Георгий Николаевич перестал жевать и уставился на мальчика.
— А как назывался тот военный городок? — осипшим вдруг голосом спросил он.
— Крынки…
— Крынки! — прошептал Георгий Николаевич, отложил бутерброд и опустился перед Серёжкой на колени. — А твою маму зовут Мария Ивановна, и она работала учительницей…
— Да, — удивился Серёжка. — Откуда ты знаешь?
— Да я же… твой… папа…
Серёжка долго вглядывался в лицо Георгия Николаевича. Трудно было узнать в истощённом, постаревшем лице того, которого он только что называл Доктором Смертью, черты своего отца. Но он узнал его!

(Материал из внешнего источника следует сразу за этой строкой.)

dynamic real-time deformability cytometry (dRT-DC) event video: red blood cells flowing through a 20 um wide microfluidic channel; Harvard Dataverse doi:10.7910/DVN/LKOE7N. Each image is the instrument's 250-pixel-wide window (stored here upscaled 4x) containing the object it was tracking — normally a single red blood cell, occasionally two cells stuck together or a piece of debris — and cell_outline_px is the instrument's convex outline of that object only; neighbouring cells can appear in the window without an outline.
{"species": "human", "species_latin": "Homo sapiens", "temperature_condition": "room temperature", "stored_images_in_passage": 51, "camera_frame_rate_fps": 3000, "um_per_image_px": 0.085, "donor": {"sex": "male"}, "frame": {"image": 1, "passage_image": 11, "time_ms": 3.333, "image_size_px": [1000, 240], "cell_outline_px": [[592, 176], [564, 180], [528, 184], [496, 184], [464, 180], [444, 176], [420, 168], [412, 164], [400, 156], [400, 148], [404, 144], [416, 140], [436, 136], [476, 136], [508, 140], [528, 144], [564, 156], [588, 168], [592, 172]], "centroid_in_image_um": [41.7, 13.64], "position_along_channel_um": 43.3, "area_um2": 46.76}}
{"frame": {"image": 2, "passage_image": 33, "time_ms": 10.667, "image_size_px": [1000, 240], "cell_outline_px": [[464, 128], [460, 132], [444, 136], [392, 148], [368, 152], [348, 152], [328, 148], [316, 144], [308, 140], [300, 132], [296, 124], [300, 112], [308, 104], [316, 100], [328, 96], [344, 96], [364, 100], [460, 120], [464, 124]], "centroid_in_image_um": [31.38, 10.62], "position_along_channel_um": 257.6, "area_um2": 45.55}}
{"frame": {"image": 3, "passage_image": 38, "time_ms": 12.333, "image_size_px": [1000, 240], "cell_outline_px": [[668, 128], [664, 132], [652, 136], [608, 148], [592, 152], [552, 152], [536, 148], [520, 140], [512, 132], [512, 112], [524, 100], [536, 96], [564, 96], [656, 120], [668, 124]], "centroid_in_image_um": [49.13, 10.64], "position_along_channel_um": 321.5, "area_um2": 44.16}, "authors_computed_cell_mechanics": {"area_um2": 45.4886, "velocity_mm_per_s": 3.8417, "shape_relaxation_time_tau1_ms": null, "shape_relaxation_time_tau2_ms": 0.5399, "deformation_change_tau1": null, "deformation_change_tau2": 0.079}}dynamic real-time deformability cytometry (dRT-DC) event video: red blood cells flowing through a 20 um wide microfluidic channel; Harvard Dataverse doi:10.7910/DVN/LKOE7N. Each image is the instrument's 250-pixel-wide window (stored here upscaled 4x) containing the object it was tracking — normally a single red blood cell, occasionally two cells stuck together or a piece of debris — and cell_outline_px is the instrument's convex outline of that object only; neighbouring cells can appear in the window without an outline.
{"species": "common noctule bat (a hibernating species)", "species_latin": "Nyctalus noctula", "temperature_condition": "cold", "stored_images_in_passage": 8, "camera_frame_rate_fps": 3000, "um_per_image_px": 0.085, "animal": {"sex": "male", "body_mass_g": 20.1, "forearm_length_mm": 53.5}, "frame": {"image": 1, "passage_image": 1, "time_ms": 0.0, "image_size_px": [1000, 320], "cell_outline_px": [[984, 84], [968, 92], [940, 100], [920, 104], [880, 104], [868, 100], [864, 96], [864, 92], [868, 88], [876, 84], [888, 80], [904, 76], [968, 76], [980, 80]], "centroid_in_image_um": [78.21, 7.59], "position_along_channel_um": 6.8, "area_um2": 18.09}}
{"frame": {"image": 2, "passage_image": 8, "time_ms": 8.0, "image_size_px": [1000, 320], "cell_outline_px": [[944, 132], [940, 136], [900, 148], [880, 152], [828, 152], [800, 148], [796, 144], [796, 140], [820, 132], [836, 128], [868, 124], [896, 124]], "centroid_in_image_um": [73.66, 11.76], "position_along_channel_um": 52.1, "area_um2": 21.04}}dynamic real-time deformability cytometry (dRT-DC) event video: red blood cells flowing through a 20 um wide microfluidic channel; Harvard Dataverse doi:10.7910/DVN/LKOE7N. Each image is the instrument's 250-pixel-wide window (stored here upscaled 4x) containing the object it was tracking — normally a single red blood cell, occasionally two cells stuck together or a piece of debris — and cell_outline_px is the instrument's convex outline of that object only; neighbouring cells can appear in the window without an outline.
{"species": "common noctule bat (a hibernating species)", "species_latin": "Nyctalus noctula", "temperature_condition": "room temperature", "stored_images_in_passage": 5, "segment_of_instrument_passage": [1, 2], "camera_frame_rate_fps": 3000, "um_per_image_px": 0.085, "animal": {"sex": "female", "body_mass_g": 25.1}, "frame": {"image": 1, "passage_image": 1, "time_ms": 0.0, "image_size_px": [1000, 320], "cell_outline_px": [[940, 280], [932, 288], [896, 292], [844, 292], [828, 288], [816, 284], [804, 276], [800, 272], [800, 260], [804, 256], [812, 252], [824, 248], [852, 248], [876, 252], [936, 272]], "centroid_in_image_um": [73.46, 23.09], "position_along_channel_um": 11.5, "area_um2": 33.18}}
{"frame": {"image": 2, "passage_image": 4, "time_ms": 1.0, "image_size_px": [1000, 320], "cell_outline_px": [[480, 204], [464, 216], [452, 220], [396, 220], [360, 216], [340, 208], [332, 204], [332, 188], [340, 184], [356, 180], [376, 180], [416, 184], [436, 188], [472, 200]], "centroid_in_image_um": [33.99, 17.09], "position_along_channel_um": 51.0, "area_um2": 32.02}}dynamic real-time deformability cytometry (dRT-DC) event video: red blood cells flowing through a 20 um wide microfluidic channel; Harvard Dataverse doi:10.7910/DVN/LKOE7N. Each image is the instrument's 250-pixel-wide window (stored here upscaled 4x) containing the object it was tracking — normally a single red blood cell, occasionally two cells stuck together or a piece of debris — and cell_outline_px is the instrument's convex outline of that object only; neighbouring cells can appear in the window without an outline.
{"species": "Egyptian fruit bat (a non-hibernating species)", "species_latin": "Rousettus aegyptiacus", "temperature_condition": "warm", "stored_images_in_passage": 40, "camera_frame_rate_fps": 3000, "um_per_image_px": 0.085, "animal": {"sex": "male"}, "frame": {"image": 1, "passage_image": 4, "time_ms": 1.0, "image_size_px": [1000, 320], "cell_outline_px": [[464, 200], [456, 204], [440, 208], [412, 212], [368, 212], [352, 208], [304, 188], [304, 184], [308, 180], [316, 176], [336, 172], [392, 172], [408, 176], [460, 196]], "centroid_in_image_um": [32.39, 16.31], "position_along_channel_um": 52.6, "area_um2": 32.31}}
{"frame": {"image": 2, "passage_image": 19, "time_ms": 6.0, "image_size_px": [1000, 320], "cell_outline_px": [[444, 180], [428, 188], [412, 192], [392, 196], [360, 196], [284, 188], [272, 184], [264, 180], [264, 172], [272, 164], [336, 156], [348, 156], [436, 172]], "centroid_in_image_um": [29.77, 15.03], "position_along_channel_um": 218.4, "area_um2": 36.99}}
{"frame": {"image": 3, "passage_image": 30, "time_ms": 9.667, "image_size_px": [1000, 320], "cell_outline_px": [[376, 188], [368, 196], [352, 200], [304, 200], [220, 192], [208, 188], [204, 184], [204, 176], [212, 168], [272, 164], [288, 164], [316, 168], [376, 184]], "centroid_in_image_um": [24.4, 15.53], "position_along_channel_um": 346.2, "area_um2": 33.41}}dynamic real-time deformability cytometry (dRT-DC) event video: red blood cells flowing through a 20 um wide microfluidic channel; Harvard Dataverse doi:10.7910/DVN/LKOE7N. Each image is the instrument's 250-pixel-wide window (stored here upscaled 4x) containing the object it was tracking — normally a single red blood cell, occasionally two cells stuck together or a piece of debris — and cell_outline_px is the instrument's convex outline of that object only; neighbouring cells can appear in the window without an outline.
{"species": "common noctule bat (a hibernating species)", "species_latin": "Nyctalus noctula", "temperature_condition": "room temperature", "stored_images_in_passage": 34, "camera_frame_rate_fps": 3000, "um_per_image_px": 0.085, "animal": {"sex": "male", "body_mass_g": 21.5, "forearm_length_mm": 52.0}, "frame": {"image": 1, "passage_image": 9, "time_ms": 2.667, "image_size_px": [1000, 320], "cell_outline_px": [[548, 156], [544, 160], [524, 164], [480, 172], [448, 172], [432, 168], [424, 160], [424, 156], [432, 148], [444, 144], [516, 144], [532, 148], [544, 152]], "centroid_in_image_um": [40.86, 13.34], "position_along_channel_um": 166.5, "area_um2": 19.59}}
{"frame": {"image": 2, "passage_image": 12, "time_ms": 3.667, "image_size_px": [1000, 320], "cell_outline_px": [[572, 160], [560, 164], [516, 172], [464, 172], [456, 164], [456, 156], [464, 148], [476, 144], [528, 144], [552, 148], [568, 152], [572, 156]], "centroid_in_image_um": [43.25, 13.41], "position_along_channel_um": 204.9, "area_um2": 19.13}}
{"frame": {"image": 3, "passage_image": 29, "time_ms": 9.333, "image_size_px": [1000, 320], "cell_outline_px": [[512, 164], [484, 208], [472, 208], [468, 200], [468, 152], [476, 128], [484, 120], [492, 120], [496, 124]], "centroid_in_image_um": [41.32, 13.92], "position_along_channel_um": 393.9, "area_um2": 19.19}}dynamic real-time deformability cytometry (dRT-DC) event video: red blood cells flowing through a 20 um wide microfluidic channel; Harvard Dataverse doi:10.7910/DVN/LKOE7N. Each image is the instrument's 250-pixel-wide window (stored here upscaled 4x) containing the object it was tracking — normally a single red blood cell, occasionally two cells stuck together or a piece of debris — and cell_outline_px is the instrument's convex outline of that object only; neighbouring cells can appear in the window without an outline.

— Папка… — прошептал Серёжка и, обессилев, упал в руки отца.
— А где мама? — несмелым шёпотом спросил Георгий Николаевич.
— Умерла, — всхлипывая, прошептал Серёжка, прижимаясь щекой к щеке отца. — Совсем недавно. Здесь…
— Боже мой… Ну почему я не знал… Я бы спас её…
Меллендорф отвернулся. Ему невыносимо было смотреть на счастье, замешанное на беде этих двух несчастных людей. Мальчик и отец говорили бессвязные слова, исторгали непонятные звуки, тискали друг друга, прижимались друг к другу. Плакали…
— Какой же ты стал взрослый, Серёжка! — наконец услышал внятные слова Меллендорф.
В повзрослевшем за год совершенно самостоятельном мальчике трудно было узнать того беззащитного малыша, которого потерял Синицин в июне сорок первого.
***
Георгий Николаевич загипсовал сыну руку и официально оформил его в ревир, как больного с переломом.
В лагере формировалась организация сопротивления. У Георгия Николаевича в каждом блоке было доверенное лицо. Каждый доверенный знал, на кого можно положиться в ближайшем окружении. Были свои люди в шрайбштубе, охране и на пищеблоке. У подпольщиков появилась возможность влиять на назначение блоковых, штубовых и капо, получать информацию из охраны о намечающихся карательных мероприятиях, спасать от смерти нужных людей.
Некоторым Георгий Николаевич делал поверхностные разрезы на животе, как после операции, и долго, не давая заживать ране, лечил «оперированного» больного. Другим гипсовал конечности и «лечил переломы». Приговорённых к смерти переоформлял вместо умерших, но ещё не отправленных в крематорий. А в крематорий по документам приговорённого отправляли труп умершего. Кого-то прятали в инфекционный блок, куда эсэсовцы ходить боялись.
Меллендорф принёс Георгию Николаевичу радиоприёмник. Пользование радиоприёмниками было строго ограничено, поэтому Меллендорф официально оговорил с рапортфюрером, что ответственным за хранение радиоприёмника будет старший санитар Крюгер. А уж отвлечь Бомбовоза, чтобы послушать сводку совинформбюро, в ревире умели.
Овчарку Катюшу выписали из ревира. Она неотступно следовала за Меллендорфом. При малейшем повышении голоса со стороны или при подозрительном движении кого-либо, особенно эсэсманов, шерсть у неё на загривке вставала дыбом и она готова была броситься на защиту хозяина.